Season’s Bleepings.

Must be the holidays, because The Reductionist has been finding all sorts of interesting items in his Hanukkah stocking all week long. Okay, they were email flotsam and jetsam, but let’s not split greasy hunks of Santa’s beard over it.

Item #1 was a soggy lump of Hanukkah gefilte fish in the form of a come-on from a leading pitch consultancy: "The CMO To-Do List BEFORE 2022 Agency Reviews." The heart-warming text begins by noting, “The average tenure of an agency relationship is roughly three years. For agencies with multiple agencies that means that at almost any time, there is an agency review being considered…”

Item #2 was a sparkly dreidel of a headline from Ad Age, glittering with the promise of economically frothy fun to come: “Ad industry forecasts predict unprecedented growth in 2022.” 

Color me grinchy, but the juxtaposition of the two punched my irony button big time. A major chunk of growth comes from new business. Winning new business, in many cases, means success in cattle calls. Ergo, the real prediction is for historic levels of turnover with a few agencies gleeful and all the losers left to gnaw on the expanding pile of Darwinian bones.

Of course, truth will out, and glib takes aside, both stories are a bit deeper than that. The first missal featured “improve the way you work with your agencies” services—good for them—as well as hand-raising about their pitch management skills. In similar wise, the trade pub story is mostly about anticipated increases in media spend, not agency profitability.

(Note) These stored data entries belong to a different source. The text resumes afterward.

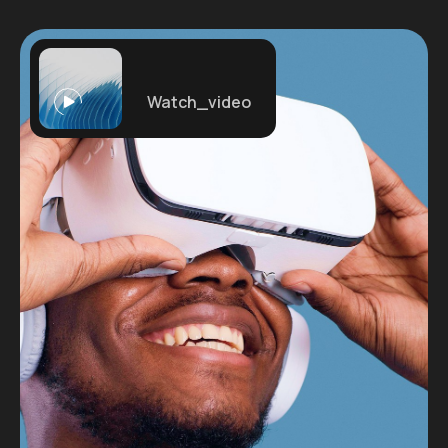
Watch_video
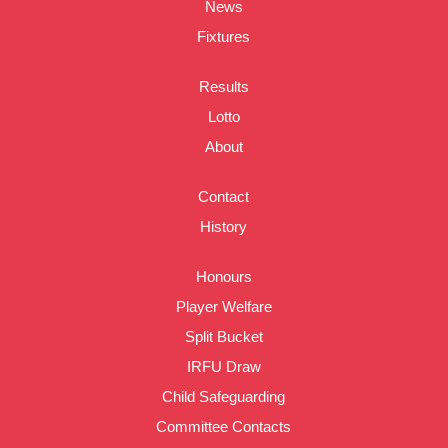
News
Fixtures
Results
Lotto
About
Contact
History
Honours
Player Welfare
Split Bucket
IRFU Draw
Child Safeguarding
Committee Contacts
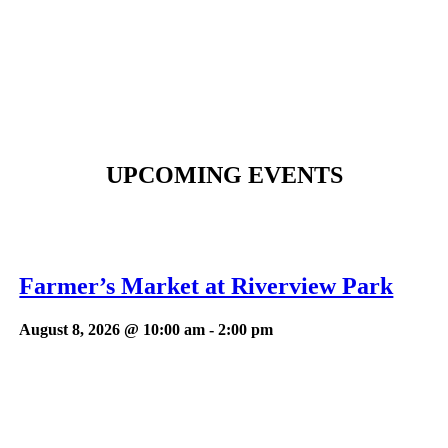
UPCOMING EVENTS
Farmer’s Market at Riverview Park
August 8, 2026 @ 10:00 am
-
2:00 pm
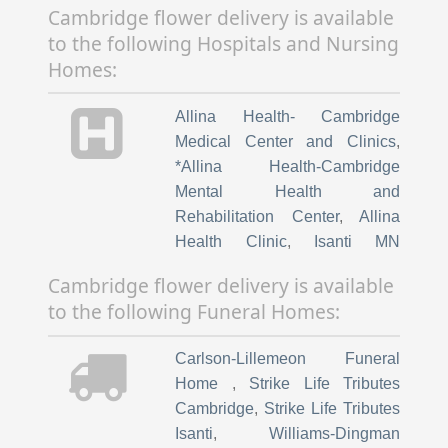
to the following Hospitals and Nursing
Homes:
Allina Health- Cambridge
Medical Center and Clinics
,
*Allina Health-Cambridge
Mental Health and
Rehabilitation Center
,
Allina
Health Clinic
,
Isanti MN
Princeton Fairview Northland
Cambridge flower delivery is available
Regional Medical Center MN
,
to the following Funeral Homes:
*Allina Health North Branch
Clinic MN
,
*Grace Pointe
Carlson-Lillemeon Funeral
Crossing-all locations
,
Home
,
Strike Life Tributes
Cambridge MN
,
*Rosewood
Cambridge
,
Strike Life Tributes
Senior Living
,
Cambridge MN
,
Isanti
,
Williams-Dingman
*Riverwood Village
,
Cambridge
Funeral Home
,
Grandstrand
MN
,
*Millridge Commons
,
Funeral Home North Branch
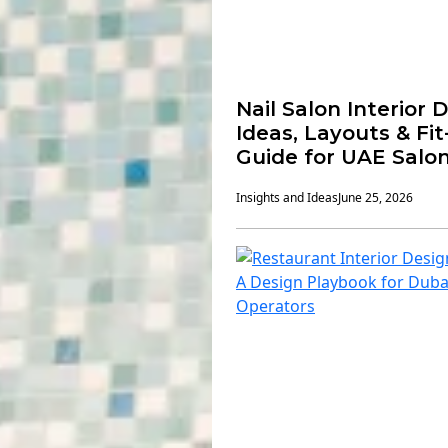
Nail Salon Interior 
Ideas, Layouts & Fi
Guide for UAE Salo
Insights and Ideas
June 25, 2026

But there’s an alt side to both points and, sure as someone’s holiday candles are going to ignite a nearby curtain, there’s reason to consider the less than cheery implications in each.

Let’s start with the observation that while agencies may generally hang on by their toenails for 36 whole months, the median duration of a CMO job is now down to 25 months—40 if you want to talk averages.  While it’s tempting to mutter “could there be a connection,” that’s not the main take-away. 

Instead, we need to recognize that continual turnover in relatively short periods means that many brands are unable to develop institutional marketing memory. That’s another way of saying they are flying by the seat of their data dashboards—trapped in the tactical activity of the moment, not the deep strategic understanding it takes to plot a course or, most critically, learn from history.

Meanwhile, the economics of this pace of change aren’t encouraging. Agency CFOs will tell you that there’s generally a 10-to-1 ratio in client acquisition: for every dollar you spend, you need to earn roughly $10 back to break even. Forget making bank in year one—you’re actually going to be deepening the hole by having to invest in the “real work” that comes in launching that first campaign in live fire conditions. Year two might bring a little daylight, although that’s also typically when budgets start shifting.

And then there’s year three, when things should reach a modicum of equilibrium. Except the bloom is well off the blue spruce, and that’s when you get the “we’re changing CMOs” and/or “we’re going into review” call—they’re basically the same thing.

Next up is all that wonderful “bigger media budgets” fanfare. On its face, this is pretty great—not only did 2020 escape being a black hole, but some analysts are thinking we might see up to 25% total growth in the year ahead. Somehow this puts me in mind of Lewis Caroll: “Oh frabjous day! “Callooh! Callay!”

Then this innocent reads deeper and finds out that about 65% of that growth—the percentage of total media now put into pixels—will happen on the digital side of the ledger.  And here there be whales, specifically of the formerly FANG, now MANG, sort, where the bulk of the new money will go.

All of which, ad industry “you didn’t get me a pony” whining aside, doesn’t really make all that big of a difference to most of the advertising-related world. At least not enough to motivate the changes that would break the short-cycle conundrum now plaguing brand CMOS, their teams, and their agencies alike.  Or enough to prompt a realignment in the revenue flow between digital publishers, their agency partners, and the clients.

Still, ‘tis the cliché and maybe this will be a blessed point where mutual challenges and common threats, coupled with a rising tide of media opportunity, will illuminate new options. In truth, there are more than a few signs of that coming from those of us on the smaller, nimble, and, I’d argue, more truly on-mission side who are rewriting the hymnal as we go.

Can’t wait to see what else flutters down my email chimney before the New Year.